Re-cérémonie de la carte et de la clé. Dans l’intervalle, une nouvelle préposée a remplacé la précédente. Plus amène, plus jolie, mieux roulée. L’échange se fait dans l’automatisme. Elle nous regarde avec envie, biscotte nos hardes. Valérie surtout l’impressionne. Les bonnes femmes, sous toutes les latitudes, tous les équateurs et les tropiques, tous les parallèles, les méridiens, les pôles, les points cardinaux (même quand ils sont en conclave), celles des villes ou des bourgades, des steppes de l’Asie Centrale ou de Central Park, des Champs-Zé, de Dizimieu-les-Tronches, de Pointe-à-Clown ou de Cap-Carnaval, toutes, architoutes, la nippe les obsède. Une jupaille, un chemisier, une babiolerie et les voici hypnotisées. Elles envient. Ont besoin.
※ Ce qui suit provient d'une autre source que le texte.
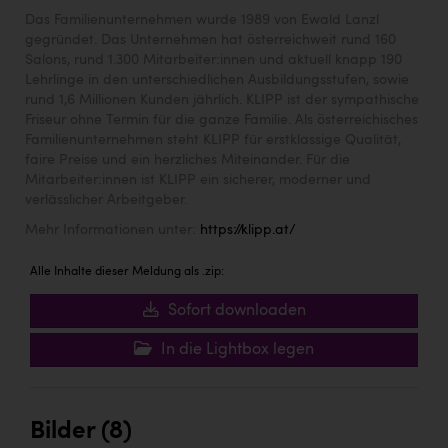
Das Familienunternehmen wurde 1989 von Ewald Lanzl
gegründet. Das Unternehmen hat österreichweit rund 160
Salons, rund 1.300 Mitarbeiter:innen und aktuell knapp 190
Lehrlinge in den unterschiedlichen Ausbildungsstufen, sowie
rund 1,6 Millionen Kunden jährlich. KLIPP ist der sympathische
Friseur ohne Termin für die ganze Familie. Als österreichisches
Familienunternehmen steht KLIPP für erstklassige Qualität,
faire Preise und ein herzliches Miteinander. Für die
Mitarbeiter:innen ist KLIPP ein sicherer, moderner und
verlässlicher Arbeitgeber.
Mehr Informationen unter:
https://klipp.at/
Alle Inhalte dieser Meldung als .zip:
Sofort downloaden
In die Lightbox legen
Bilder (8)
Plus elles sont blèches ou pauvres, tarderies irrémédiables, plus elles convoitent ardemment.
Les Russes, je vais te dire ma bien sincère façon de penser, ils ont la première armée du monde, le plus grand continent c’est le leur, ils baguenaudent autour de la Terre pendant des mois, vont virevolter dans les parages de la Lune pour glavioter sur la bannière étoilée qui tant les fait chier là-haut, mais leur point faible, c’est la lingerie féminine. Le jour qu’ils loqueront leurs bonnes femmes en Valisère, en 8 de Dim, en dessous vaporeux de chez Janet Reger (2 Beauchamp Pl. London SW 3), ce jour-là seulement, ils occuperont la vraie first place au box office des superpuissances, car c’est à la culotte de ses filles qu’on juge un pays.
Retour chez Valérie.
Un peu pâlotte, ma chère compagne. Elle en a pris un grand coup dans le portrait. Elle me paraît moins jolie. Ses lèvres se sont contractées, découvrant sa splendide denture. Ses yeux sont cernés. Ils brillent d’une fièvre qui s’appelle la trouille.
Elle se laisse choir dans un fauteuil.
— Que va-t-il se passer ? demande-t-elle.
— Le sais-je…
— On va découvrir la chose demain matin au plus tard et comme il s’agit de votre chambre…
— Si « on » avait voulu, elle serait déjà découverte. Car il s’agit d’une machination à laquelle le service de l’hôtel a fatalement participé.
Et je lui explique l’histoire de ma carte 5201 devenue la carte 6144.
— Alors pourquoi tarde-t-on à vous arrêter ?
— Je me le demande.
On se tait un peu. Et tout à coup, je m’aperçois de tu sais quoi ? Elle pleure. Parfaitement, de grosses belles larmes dégoulinent sur ses joues et pleuvent sur son chemisier de soie. Chagrin silencieux. Meurtrissure de l’âme.
— Valérie, chuchoté-je en m’agenouillant devant elle et en lui prenant les mains (faut faire vite parce que son nom n’a que trois syllabes).